*WHAT YOU WILL DO:* Write the next passage of the article on the fusion triple product below, beginning after its final sentence.

*EXCERPT TO READ:*
=-=-=

A major goal of fusion energy1 research is to heat and confine an ionized gas (a plasma) of light elements like hydrogen so they fuse into heavier elements, producing significantly more power from fusion reactions than power put into the plasma for heating. While the schemes for achieving this vary widely, a single value tells us how close a fusion experiment is to net power: the fusion triple product. As the name suggests, the triple product is the product of three attributes of a fusion plasma:
- n the density of ions in the plasma (ions/cubic meter)
- T the temperature of those ions (keV2)
- τE the energy confinement time (seconds)
The fusion reaction with the lowest (and therefore most achievable) triple product threshold is the fusion of deuterium and tritium (D-T), two isotopes of hydrogen. A fusion power plant running on D-T fuel will have a triple product of about 5×1021 m-3 keV s or greater3. There are of course many other requirements for a commercially viable power plant but the triple product encapsulates a lot of the plasma physics so it's a good place to start the discussion.
A nice property of the triple product is that it’s independent of the particular scheme used to create the fusion plasma so it can be used to compare performance across different kinds of approaches to fusion4. It’s a meaningful quantity in magnetic confinement schemes (tokamaks, stellarators), inertial confinement schemes (laser fusion), and magneto-inertial schemes (MagLIF, compression of FRCs).
Between the 1950s and the early 2000s, the maximum triple product achieved by fusion energy experiments grew dramatically. Then, from the early 2000s to the present there haven't been any new records5 as efforts in fusion concentrate on ITER (Figure 1). It's a remarkable story and it's best to start at the beginning.
Figure 1: Plot of the increasing maximum achieved triple product and the year achieved. Peak values of ion temperature and density are indicated. The names of each experiment are indicated next to their achieved results. Experimental data from Fusion Energy Base. Projected value of ITER from published models.

=-=-=

*SUPPLIED DATA:*

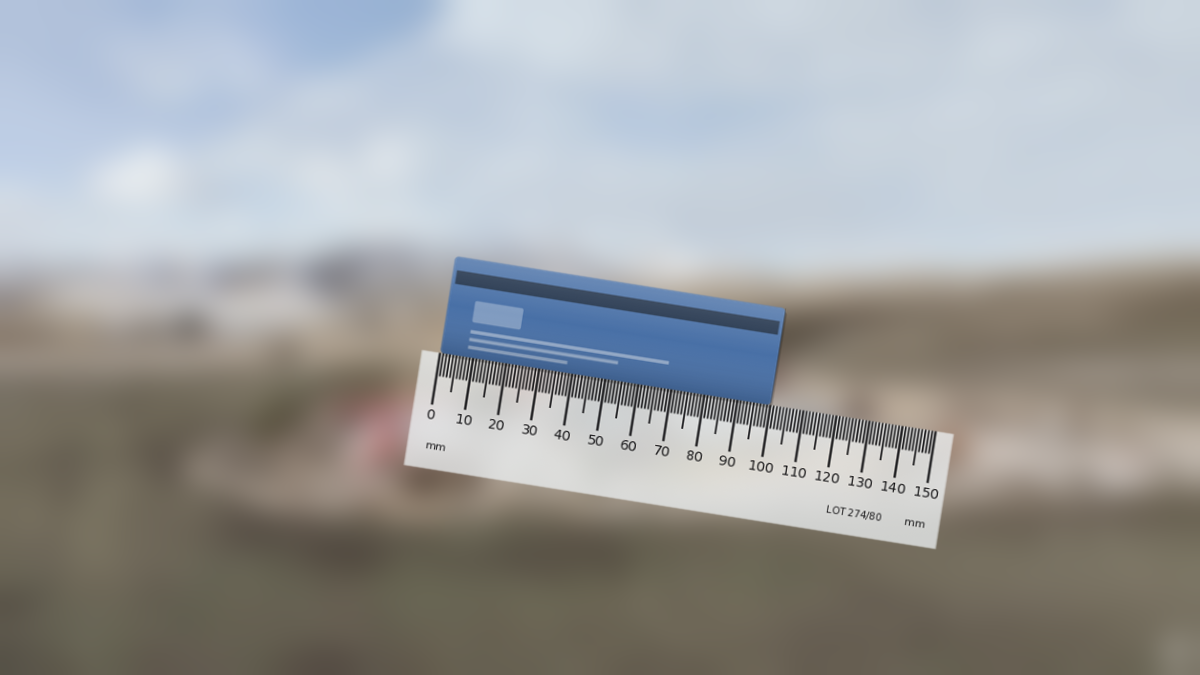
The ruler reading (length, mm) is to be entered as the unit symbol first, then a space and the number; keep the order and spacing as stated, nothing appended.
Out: mm 100
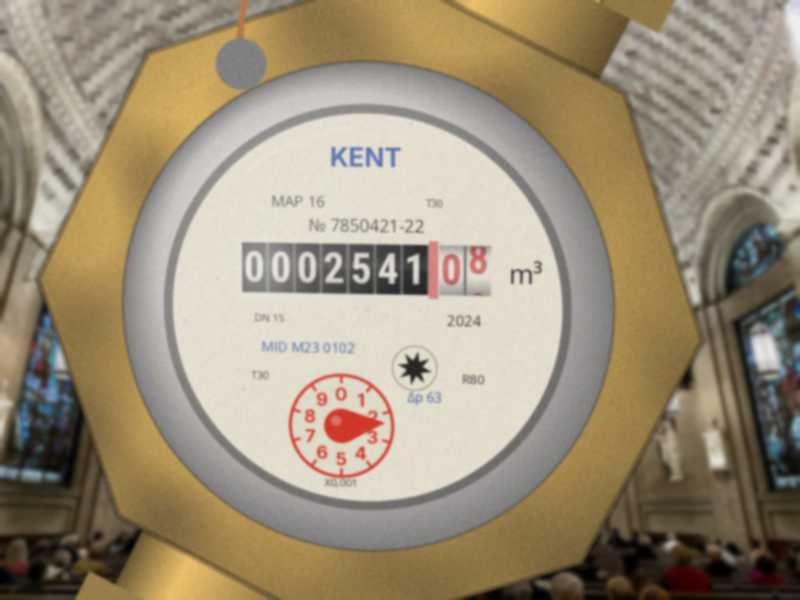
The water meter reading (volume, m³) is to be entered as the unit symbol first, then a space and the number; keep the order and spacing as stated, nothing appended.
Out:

=-=-=

*RESULT BELOW:*
Early Fusion Energy History: 1950s
During their post WWII optimism of the 1950s, the United States, the Soviet Union, and the United Kingdom mounted well funded, classified efforts to design and build fusion energy systems. A few early experiments initially reported promising results of high temperature plasmas and fusion neutrons, signatures of the D-T fusion reaction. But it was soon realized that this was a misinterpretation of the data. The source of the fusion reactions were areas of instabilities in the plasma, not from a uniformly hot plasma. The actual achieved triple products were very low, far below that required for a power plant. By the end of the 1950s the research was declassified and the field entered into a brief period of pessimism.
Figure 2: Photograph of the ZETA pinch experiment in the UK from the mid 1950s. Initial optimistic results from ZETA were later walked back. via Swansea University credit NDA (Nuclear Decommissioning Authority)
The Tokamak: 1960s to Today
The outside world was therefore understandably skeptical in 1968 when the Soviet Union reported heating of a plasma to 1 keV (more than ten times hotter than previously achieved) in a toroidal machine dubbed the “tokamak”. In a remarkable example of collaboration during the Cold War, an invited team of British plasma physicists travelled to Russia that fall to measure the plasma temperature with a cutting edge laser system and returned with the news: the report of 1 keV temperatures was true.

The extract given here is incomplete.